Dad comes over and sits beside me on the couch. “Mary Jane, what is it? You can tell us.” His voice is calm. It makes me want to confess, but there’s nothing
to
confess. He should be a priest.
“I didn’t do anything.” But I can’t look at them, so I doubt I’m believable. I stare at my hands as my fingers nervously pick brown fuzz from my sweater. “I swear. I haven’t done anything wrong. They just think I did. Or will. Or would.”
“Are we talking about slander, Mary Jane? Is someone spreading rumors about you to these boys?” My dad has turned back into Thomas Ettermeyer, Attorney at Law.
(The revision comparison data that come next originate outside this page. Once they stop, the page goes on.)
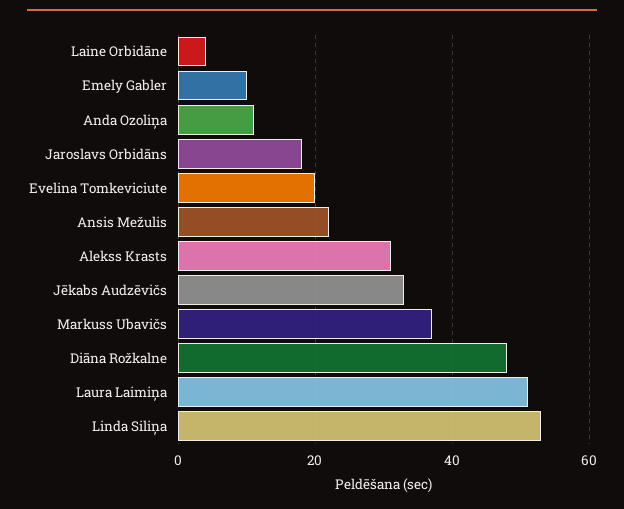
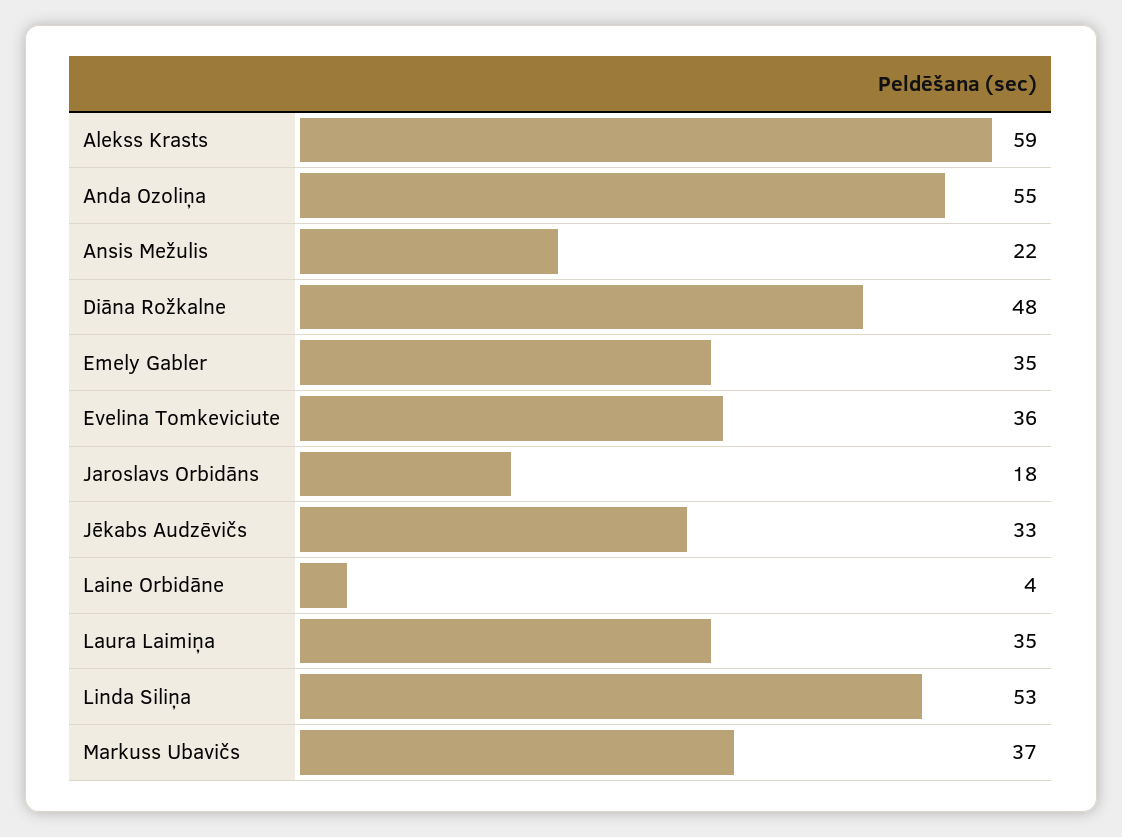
  {
    "Laine Orbidāne": 4,
-   "Emely Gabler": 10,
+   "Emely Gabler": 35,
-   "Anda Ozoliņa": 10,
+   "Anda Ozoliņa": 55,
    "Jaroslavs Orbidāns": 18,
-   "Evelina Tomkeviciute": 20,
+   "Evelina Tomkeviciute": 36,
    "Ansis Mežulis": 22,
-   "Alekss Krasts": 30,
+   "Alekss Krasts": 59,
    "Jēkabs Audzēvičs": 33,
    "Markuss Ubavičs": 37,
    "Diāna Rožkalne": 48,
-   "Laura Laimiņa": 50,
+   "Laura Laimiņa": 35,
    "Linda Siliņa": 53
  }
I think he smells a lawsuit. “I want names.”
Even if I wanted to supply this information, I can’t. I believed Jackson when he said he hadn’t made up anything to anyone about our
four minutes
together. Then again, I believed him when he said he and Star were as good as over.
“I don’t have names, Dad,” I plead.
I watch his face collapse. For an instant, he thought he could fix all this with a solid defamation of character suit.
But I think the reality is sinking in that even a class action against my class wouldn’t help.
I’m starting to feel sorry for him.
“What
can
we do then, honey? Those boys can’t just say things like that, can they? Can you tell your principal? We can’t let them ruin your reputation.” Mom appears to be a mascara-laden eyelash away from tears.